Trinity Communications
Two Trinity-led research teams have received Phase I Genesis Mission awards from the U.S. Department of Energy to develop artificial intelligence tools that could accelerate discoveries in nuclear physics and astrophysics, helping scientists better understand matter under extreme conditions and respond more quickly to rare cosmic events.
The projects, led by Duke physicists Steffen Bass and Kate Scholberg, are among the inaugural awards made through the Department of Energy's Genesis Mission, a national initiative to accelerate scientific discovery by combining artificial intelligence, supercomputing, quantum systems and advanced scientific instruments. The projects bring together collaborators from national laboratories and universities across the country.
The awardees list also includes two teams led by Duke's Pratt School of Engineering Yiran Chen, the John Cocke Distinguished Professor of Electrical and Computer Engineering, and Gaurav Arya, Professor in the Thomas Lord Department of Mechanical Engineering and Materials Science.
Bass, Arts & Sciences Distinguished Professor of Physics, will lead a team developing AI tools to better understand the fundamental properties of nuclear matter.
One of the central challenges in nuclear physics is determining the equation of state of nuclear matter — a universal relation describing how this most basic matter behaves under extreme temperatures and pressures. Understanding this relationship will help scientists explain and predict phenomena ranging from the structure of atomic nuclei to the behavior of stars and supernovae.
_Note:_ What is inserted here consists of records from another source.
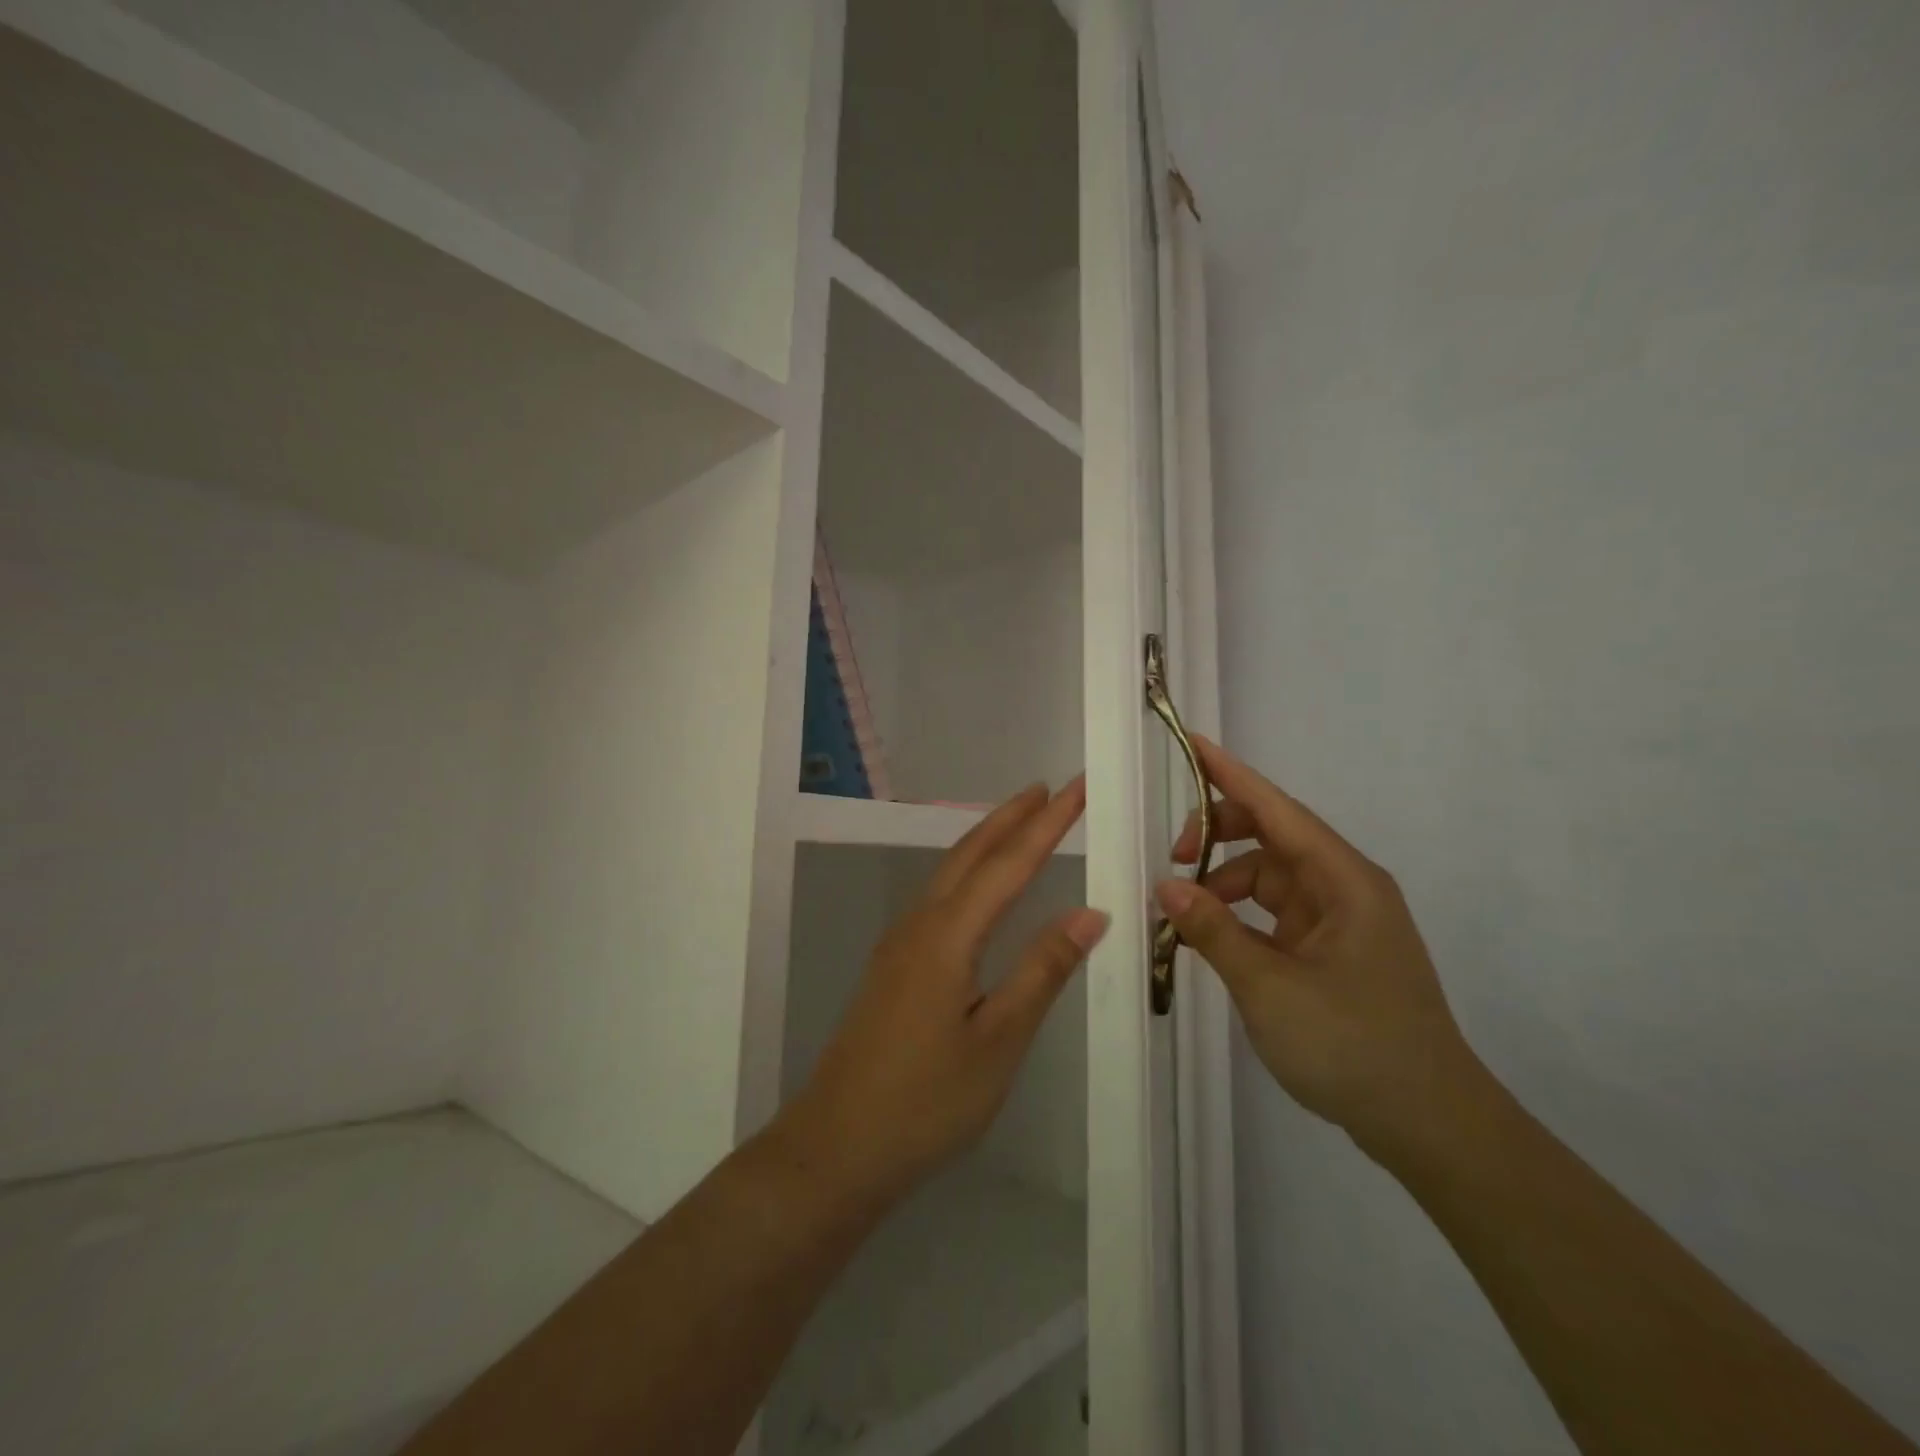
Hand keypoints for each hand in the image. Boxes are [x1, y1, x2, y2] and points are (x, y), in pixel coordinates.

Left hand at [779, 779, 1107, 1208]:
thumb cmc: (926, 1101)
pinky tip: (979, 887)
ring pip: (949, 872)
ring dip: (987, 840)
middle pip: (971, 853)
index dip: (1048, 824)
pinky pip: (938, 897)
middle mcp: (920, 924)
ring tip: (1020, 821)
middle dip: (1011, 817)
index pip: (1009, 864)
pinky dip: (968, 872)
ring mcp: (899, 943)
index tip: (1077, 787)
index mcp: (948, 935)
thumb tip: (1089, 913)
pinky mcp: (893, 964)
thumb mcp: (998, 1041)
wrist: (836, 1146)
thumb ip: (1042, 971)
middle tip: (1048, 789)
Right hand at [1159, 737, 1479, 1155]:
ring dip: (1224, 884)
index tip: (1193, 744)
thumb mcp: (1270, 986)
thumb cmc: (1353, 1045)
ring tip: (1181, 914)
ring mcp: (1339, 921)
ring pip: (1269, 877)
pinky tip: (1210, 937)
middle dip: (1219, 837)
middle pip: (1272, 837)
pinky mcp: (1332, 951)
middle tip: (1172, 859)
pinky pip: (1275, 913)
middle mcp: (1344, 889)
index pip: (1278, 810)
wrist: (1429, 1124)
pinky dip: (1239, 916)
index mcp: (1343, 881)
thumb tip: (1166, 886)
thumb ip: (1213, 931)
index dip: (1232, 775)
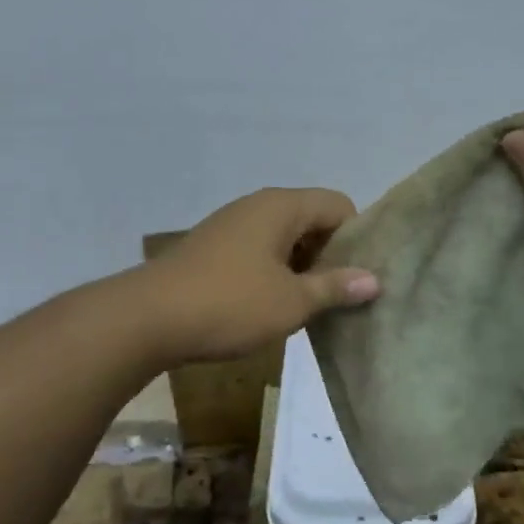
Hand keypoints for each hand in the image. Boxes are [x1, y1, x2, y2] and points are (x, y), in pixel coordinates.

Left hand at [145, 188, 379, 364]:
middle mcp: (257, 206)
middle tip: (342, 296)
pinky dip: (274, 272)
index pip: (338, 205)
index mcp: (282, 206)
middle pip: (311, 219)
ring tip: (311, 306)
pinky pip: (259, 251)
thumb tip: (374, 279)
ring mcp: (231, 225)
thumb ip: (335, 286)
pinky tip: (273, 306)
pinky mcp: (213, 248)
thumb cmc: (230, 303)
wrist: (148, 318)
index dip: (357, 237)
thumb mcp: (291, 301)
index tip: (362, 277)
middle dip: (331, 254)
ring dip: (302, 267)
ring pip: (284, 238)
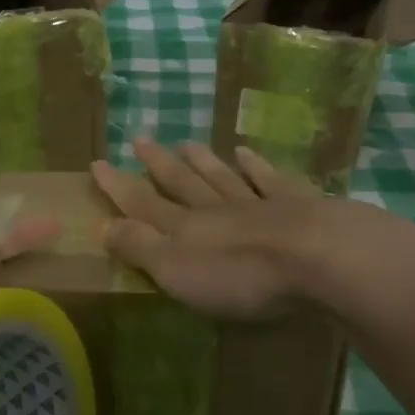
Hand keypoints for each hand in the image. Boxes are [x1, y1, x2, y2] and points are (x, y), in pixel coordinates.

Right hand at [90, 141, 324, 318]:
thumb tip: (104, 225)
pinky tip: (246, 152)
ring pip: (222, 177)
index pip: (143, 204)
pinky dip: (255, 166)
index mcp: (186, 229)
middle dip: (157, 164)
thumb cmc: (241, 274)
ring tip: (186, 143)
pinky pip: (269, 180)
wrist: (317, 257)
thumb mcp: (177, 270)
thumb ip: (142, 247)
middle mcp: (217, 209)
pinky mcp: (298, 204)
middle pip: (182, 182)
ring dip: (202, 161)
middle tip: (139, 139)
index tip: (97, 163)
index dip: (118, 187)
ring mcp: (258, 202)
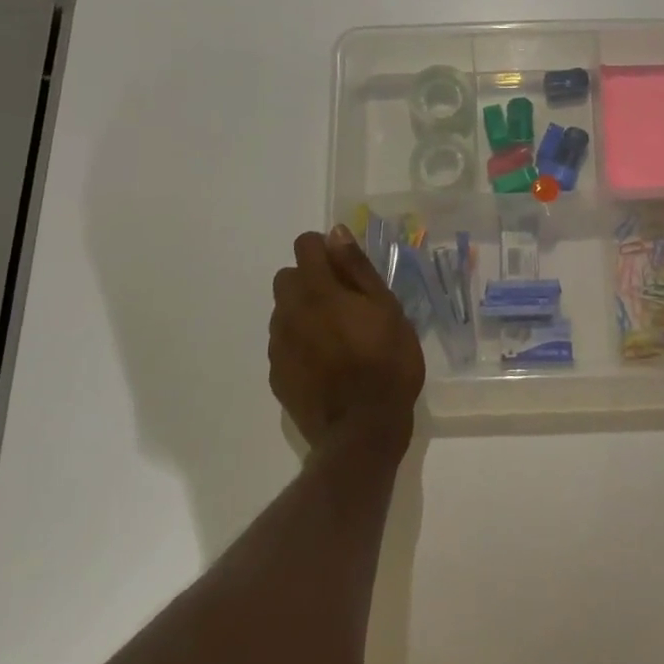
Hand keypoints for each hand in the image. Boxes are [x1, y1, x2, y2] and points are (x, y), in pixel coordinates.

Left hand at [270, 226, 425, 453]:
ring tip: (334, 335)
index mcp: (319, 290)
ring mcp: (279, 345)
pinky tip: (324, 362)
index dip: (325, 249)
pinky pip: (282, 343)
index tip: (346, 268)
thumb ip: (357, 268)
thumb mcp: (387, 308)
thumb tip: (336, 233)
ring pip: (283, 310)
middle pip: (287, 276)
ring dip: (302, 311)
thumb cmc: (387, 363)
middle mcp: (290, 311)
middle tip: (343, 302)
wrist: (362, 430)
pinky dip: (298, 342)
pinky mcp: (276, 374)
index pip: (304, 245)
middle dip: (310, 279)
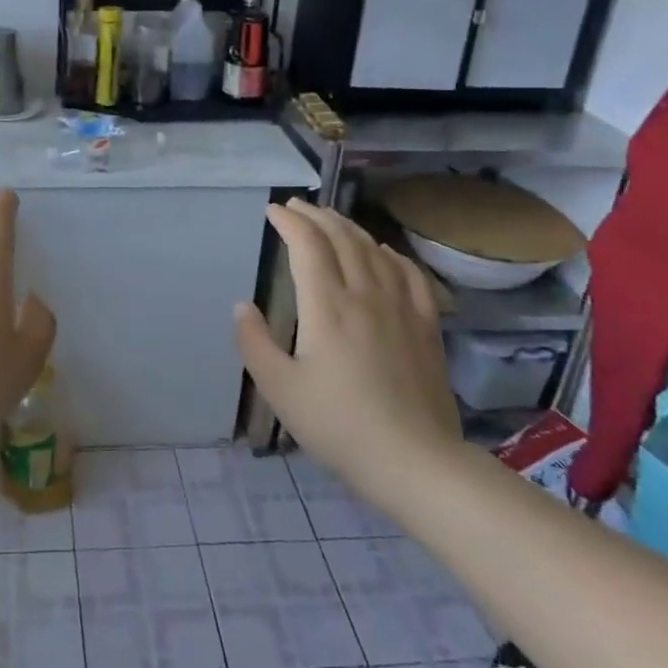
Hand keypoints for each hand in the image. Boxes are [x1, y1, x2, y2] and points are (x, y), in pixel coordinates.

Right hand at [236, 199, 462, 507]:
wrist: (415, 461)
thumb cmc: (339, 425)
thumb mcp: (280, 389)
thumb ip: (254, 342)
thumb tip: (242, 305)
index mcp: (327, 306)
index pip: (308, 245)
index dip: (289, 221)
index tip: (273, 210)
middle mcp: (365, 294)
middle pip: (341, 238)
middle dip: (316, 216)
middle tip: (297, 207)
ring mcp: (401, 307)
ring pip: (374, 250)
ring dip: (348, 227)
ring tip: (331, 220)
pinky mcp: (426, 325)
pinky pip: (409, 274)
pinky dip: (391, 254)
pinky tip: (383, 252)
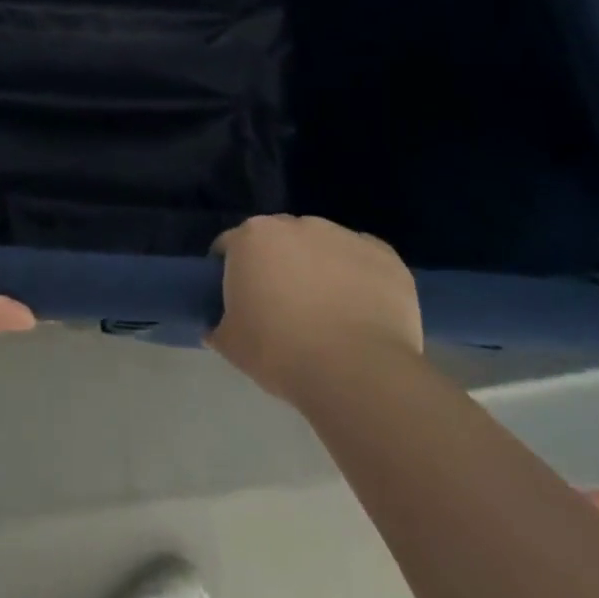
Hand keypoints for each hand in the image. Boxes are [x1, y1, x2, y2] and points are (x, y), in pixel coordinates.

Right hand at [208, 215, 422, 405]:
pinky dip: (359, 278)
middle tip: (282, 307)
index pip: (231, 246)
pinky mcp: (383, 254)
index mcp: (252, 237)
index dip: (231, 271)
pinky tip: (362, 311)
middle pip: (279, 239)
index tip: (238, 299)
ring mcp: (343, 235)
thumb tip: (215, 326)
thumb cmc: (281, 353)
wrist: (357, 373)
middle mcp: (296, 224)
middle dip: (278, 264)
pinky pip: (363, 260)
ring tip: (328, 312)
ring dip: (320, 267)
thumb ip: (217, 326)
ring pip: (322, 246)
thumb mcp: (231, 345)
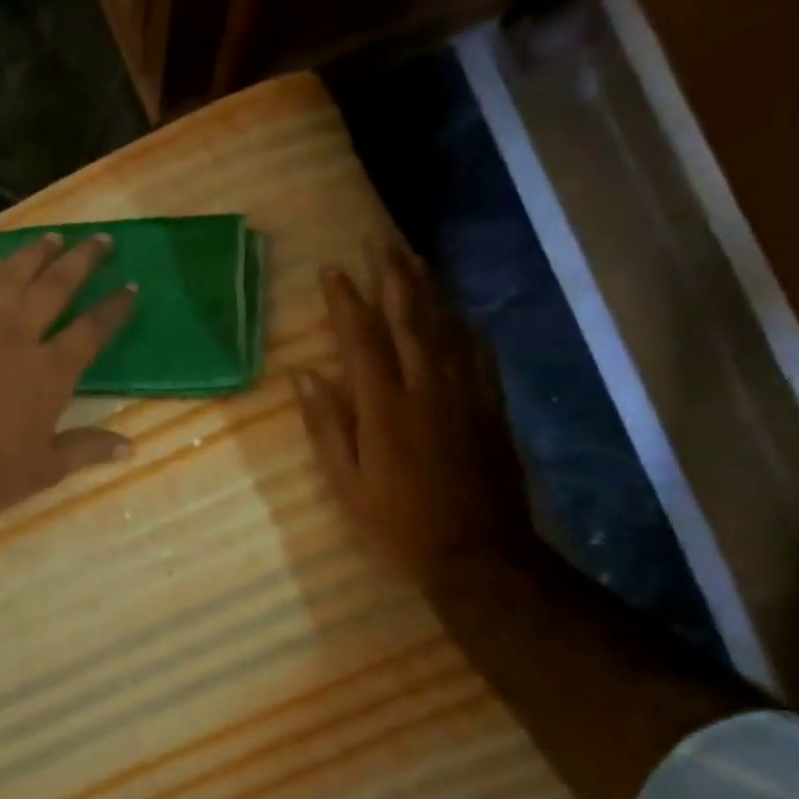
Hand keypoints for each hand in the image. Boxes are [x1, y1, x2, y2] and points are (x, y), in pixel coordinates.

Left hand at [0, 233, 137, 518]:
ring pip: (9, 277)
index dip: (115, 307)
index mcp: (49, 371)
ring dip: (33, 254)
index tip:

Researchers currently estimate the equation of state by comparing experimental data from heavy-ion collisions or astronomical observations of supernova explosions with sophisticated computer simulations, a process that requires enormous computing resources and relies on researchers selecting which measurements are most likely to reveal the underlying physics. Bass's team will instead develop AI methods that can identify the most informative observables directly from simulation data of heavy-ion collisions, making the process faster, more scalable and less dependent on human intuition.
"The nuclear equation of state is key to our understanding of many phenomena in nuclear science — from the properties of nuclei across the nuclear chart, to the early universe, to extreme cosmic environments such as neutron stars and supernovae, where many of the elements that make up the world around us are created," Bass said. "We are excited to bring the power of artificial intelligence and machine learning to bear on determining the nuclear equation of state using DOE's flagship accelerator facilities."
Bass’ collaborators include Duke’s James B. Duke Distinguished Professor of Physics Berndt Mueller, Agnieszka Sorensen at Michigan State University, Ron Soltz and Indra Chakraborty at Lawrence Livermore National Laboratory, and Daniel Cebra at the University of California, Davis.
Scholberg, Arts & Sciences Distinguished Professor of Physics, will lead a project that uses AI to dramatically improve how quickly scientists can respond to the next nearby supernova.
The Deep Underground Neutrino Experiment (DUNE) currently under construction nearly a mile underground in South Dakota is designed to study human-made neutrinos produced at Fermilab — the Department of Energy’s particle physics laboratory, located in Illinois. It will also be capable of detecting the burst of neutrinos released when a massive star collapses in a supernova. Neutrinos arrive at Earth before the first visible light from the explosion, so they can provide astronomers with an early warning — potentially minutes or even hours before telescopes would otherwise detect the event.
The challenge is speed. Extracting the location of the supernova from the enormous volume of detector data is computationally demanding, limiting how quickly astronomers can be alerted. Scholberg's team will develop AI-accelerated methods capable of identifying the direction of an exploding star in real time, allowing observatories around the world to point their telescopes toward the event while it is still in its earliest stages.
"Neutrino detectors like the Deep Underground Neutrino Experiment provide a unique opportunity to spot an exploding star from deep underground," Scholberg said. "I'm excited to develop ultra-fast AI methods to pinpoint the explosion immediately using the neutrino burst, so the scientific community can make the most of a once-in-a-career fireworks event."
Scholberg’s collaborators include Tom Junk, Jennifer Ngadiuba and Michael Wang at Fermi National Accelerator Laboratory, and Georgia Karagiorgi at Columbia University.
The Genesis Mission is a historic national initiative led by the U.S. Department of Energy. By uniting government, industry, academia and philanthropy, it is accelerating breakthroughs in energy, scientific discovery and national security through a new platform that combines AI, supercomputing, quantum systems and advanced scientific instruments.
The goal of the Phase I awards is to identify promising pathways toward transformative scientific capabilities and establish a foundation for future investment and scale. Project teams will design and demonstrate research workflows that integrate AI with scientific investigation while evaluating whether those approaches can accelerate discovery, improve predictive capabilities, enhance experimentation and generate new scientific insights.
As Mission awardees, the two Trinity research teams will gain access to the Genesis Mission Platform, including AI agent frameworks, advanced AI models and software made available through industry partners, and high-performance computing resources across DOE’s National Laboratories and partner facilities. Together, these capabilities will enable researchers to rapidly design, test, and refine new approaches to accelerate scientific discovery.